Estas 7 condiciones, garantizan que el poder del Estado, la representatividad democrática y la fiscalización social del ejercicio del poder público resulten inexistentes y que se ejerzan, como una extensión de la voluntad de los grupos que financian los partidos y que, en suma, el pueblo sea inducido a legitimar periódicamente una dictadura corrupta y una estructura de poder que acciona al margen de los deberes constitucionales que corresponden al poder público y al propio Estado.

Si bien es cierto, mucho de se habla de reformas para fortalecer el sector justicia, de exigir en nombre de la dignidad la renuncia de funcionarios que obviamente carecen de tal atributo y hasta de una refundación del Estado, cada uno de estos procesos estará encaminado al fracaso en tanto no varíen las 7 causas que ya apuntamos y a través de las cuales se garantiza las reglas del juego favorezcan la corrupción como política de Estado y el interés esencial de la mal denominada clase política del país.
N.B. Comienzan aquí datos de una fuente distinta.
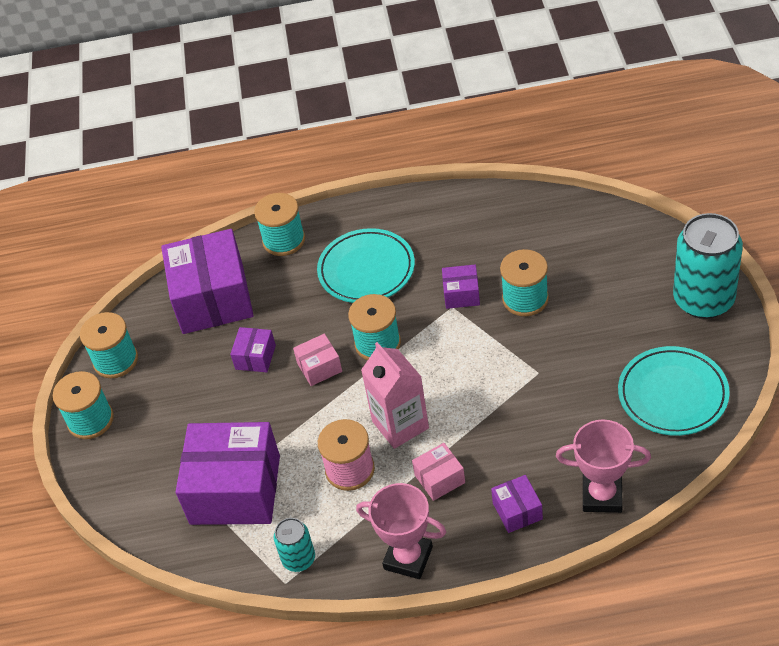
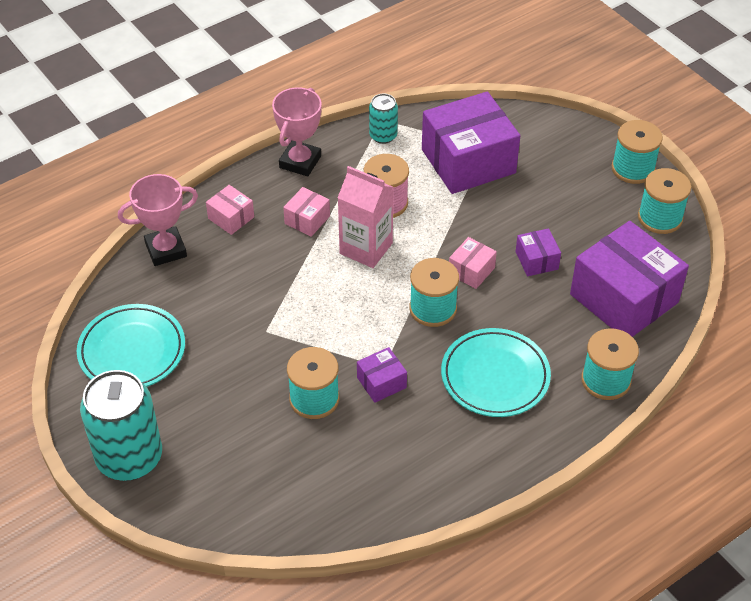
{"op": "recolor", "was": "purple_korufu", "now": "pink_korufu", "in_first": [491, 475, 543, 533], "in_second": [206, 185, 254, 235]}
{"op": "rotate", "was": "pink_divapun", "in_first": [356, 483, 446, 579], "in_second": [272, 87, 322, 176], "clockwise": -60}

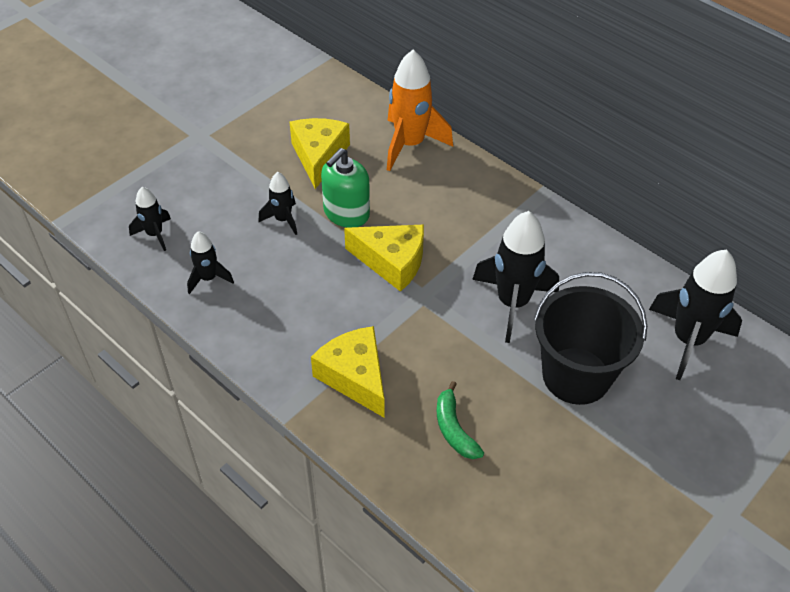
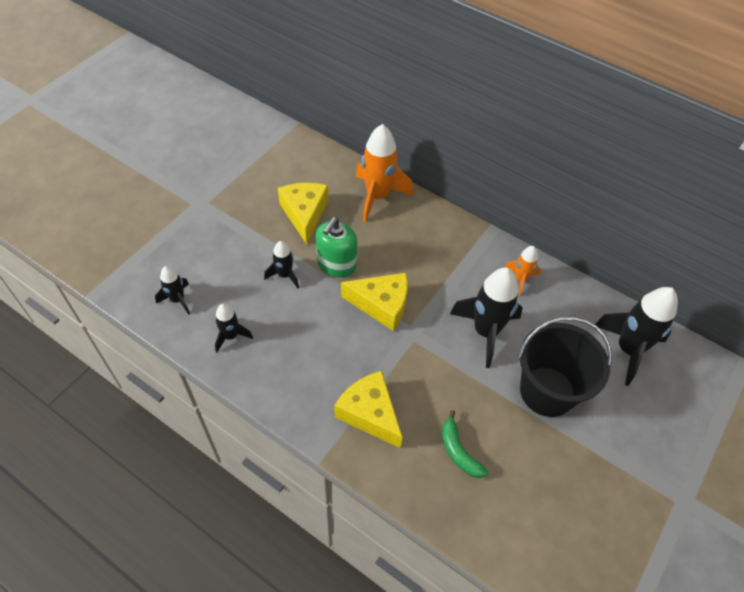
{"op": "insert", "now": "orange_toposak", "in_second": [505, 246, 541, 296]}

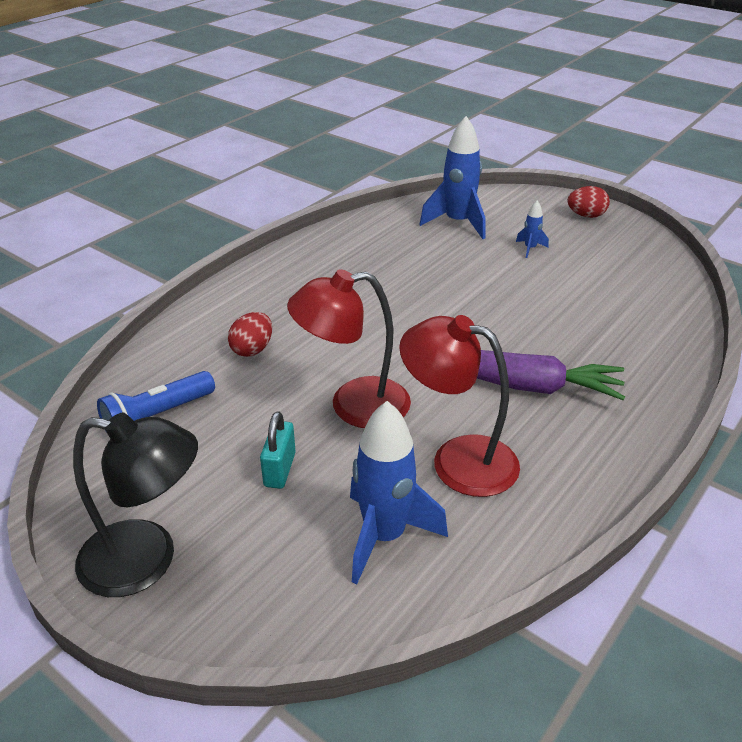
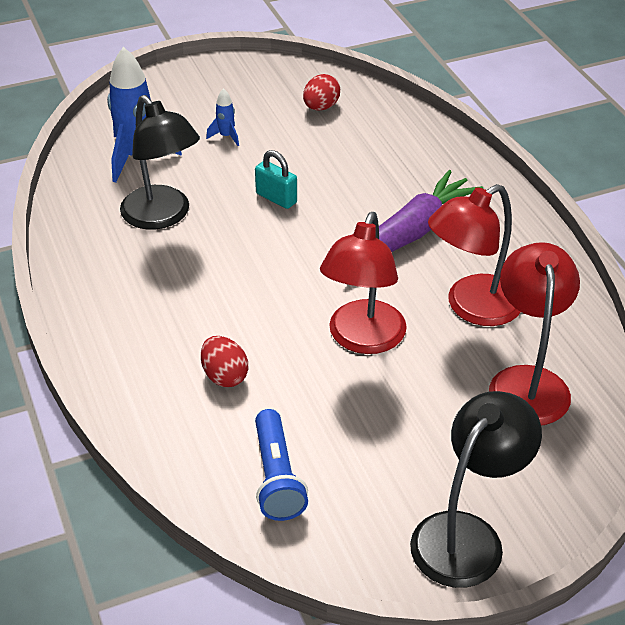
{"op": "insert", "now": "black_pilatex", "in_second": [120, 95, 200, 230]}
{"op": "move", "was": "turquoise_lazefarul", "in_first": [260, 411, 296, 489], "in_second": [255, 150, 297, 209]}
{"op": "move", "was": "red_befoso", "in_first": [568, 186, 610, 218], "in_second": [303, 74, 340, 111]}
{"op": "replace", "was": "blue_toposak", "now": "red_pilatex", "in_first": [350, 401, 448, 584], "in_second": [489, 242, 580, 425]}

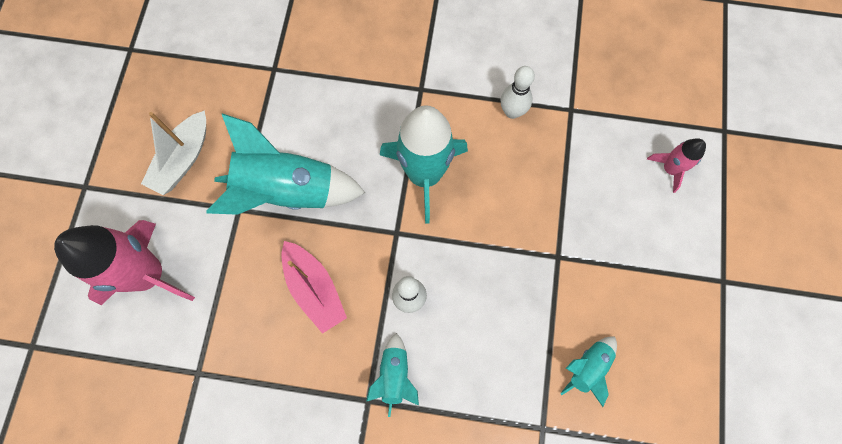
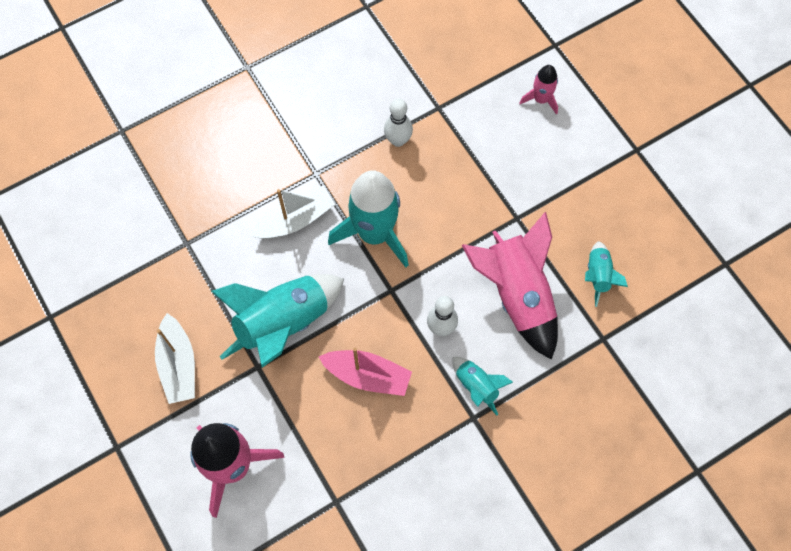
{"op": "insert", "now": "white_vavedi", "in_second": [251, 186, 335, 239]}
{"op": "insert", "now": "pink_toposak", "in_second": [462, 212, 558, 360]}

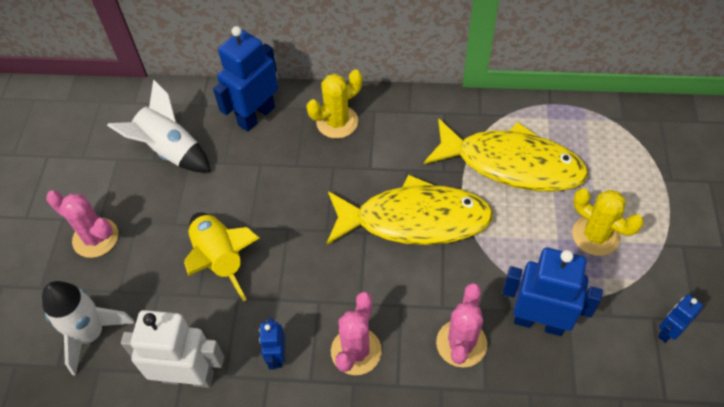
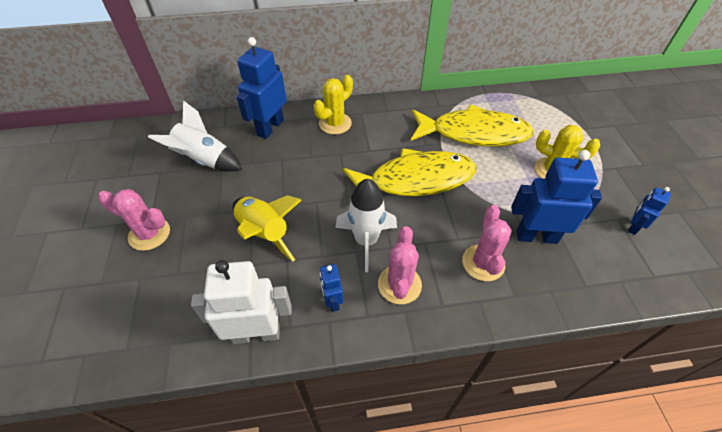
{"op": "move", "was": "white_toposak", "in_first": [42, 281, 134, 376], "in_second": [336, 179, 397, 272]}

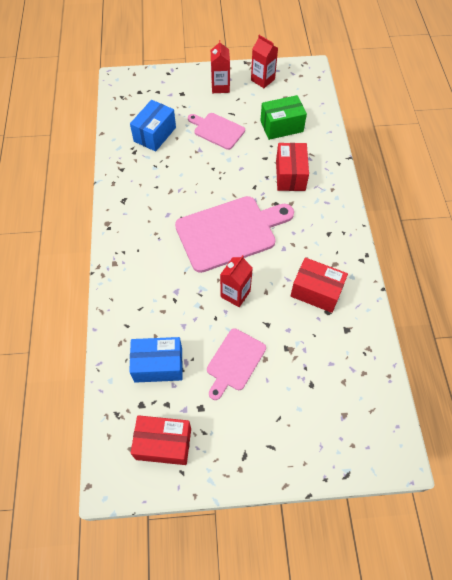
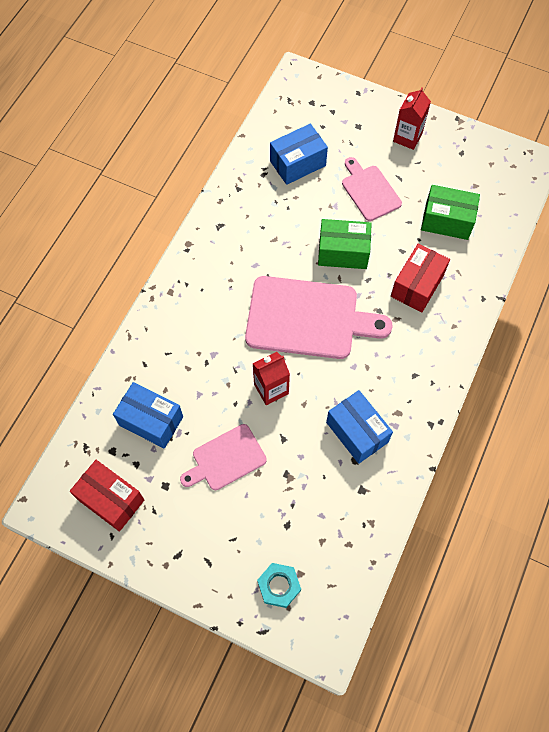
{"op": "insert", "now": "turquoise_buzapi", "in_second": [257, 563, 301, 608]}
{"op": "insert", "now": "green_korufu", "in_second": [318, 219, 372, 269]}
{"op": "recolor", "was": "red_korufu", "now": "blue_korufu", "in_first": [290, 257, 348, 313], "in_second": [326, 390, 393, 464]}
{"op": "delete", "was": "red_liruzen", "in_first": [251, 35, 278, 88]}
En términos lógicos, resulta imposible sostener que algo espurio de lugar a algo sano, que algo antidemocrático genere condiciones democráticas y que algo corrupto genere acciones transparentes y de allí la urgencia de abordar la problemática desde sus causas sin perdernos en los reacomodos del mismo statu quo sobre la base de las consecuencias.

La condición fundamental para un cambio real pasa necesariamente por un cambio en las reglas de juego de tal manera que la democracia se imponga y se manifieste en cada acto de la administración pública; para que, cualquier camino que en esa democracia real y verdaderamente representativa, sea producto de procesos motivados, promovidos, impulsados y ejecutados por órganos democráticos.

En ese sentido, el Movimiento Sindical, Indígena y Campesino Guatemalteco –MSICG- ha querido dar el paso inicial en el cambio de estas reglas del juego y ha promovido una acción de inconstitucionalidad contra algunas normas de la Ley electoral y de partidos políticos en las que se asienta este secuestro de la democracia y el Estado por parte de intereses ajenos a los que la Constitución asigna como intereses de Estado. Si bien es cierto, ha sido una característica histórica de la Corte de constitucionalidad la de operar como un garante del statu quo obviando para ello su mandato constitucional básico, que es el de ser garante del pleno cumplimiento de las garantías constitucionales, lo cual deja poco espacio para la esperanza, la acción presentada representa un cuestionamiento necesario y un llamado a la imperiosa necesidad de rescate de la democracia en Guatemala y del cese de la vejación constante que las normas impugnadas hacen de la garantía sustancial que debe garantizar cualquier sistema democrático, como lo es la posibilidad de elegir y ser electo, de votar y ser votado, de saber y definir a quien se apoya y a quien no a través del voto y asegurar que el proceso electoral no siga siendo la grave estafa que es hoy día.

Si bien es cierto, la eliminación de las 7 causas reales de la corrupción, la impunidad y el secuestro del Estado por intereses ajenos a los de la mayoría de la población no es una circunstancia que pueda variarse jurídicamente mediante el cuestionamiento de la constitucionalidad de una norma, sí constituye un primer paso para asegurar que la nefasta configuración del poder público que ha prevalecido desde 1986, comience a cambiar, ya que, al llegar al poder la población a través de los liderazgos reales y reconocidos por esta, seguramente, habrá condiciones para un cambio total de las reglas de juego y pueda avanzarse a una verdadera solución, nacida y empujada desde la población.

En ese sentido, el MSICG hace un llamado a la población para que visualice la problemática desde sus causas reales, se organice, accione y demande soluciones reales y no solo paliativos como los que regularmente se presentan para asegurar la sostenibilidad de un sistema corrupto y antidemocrático.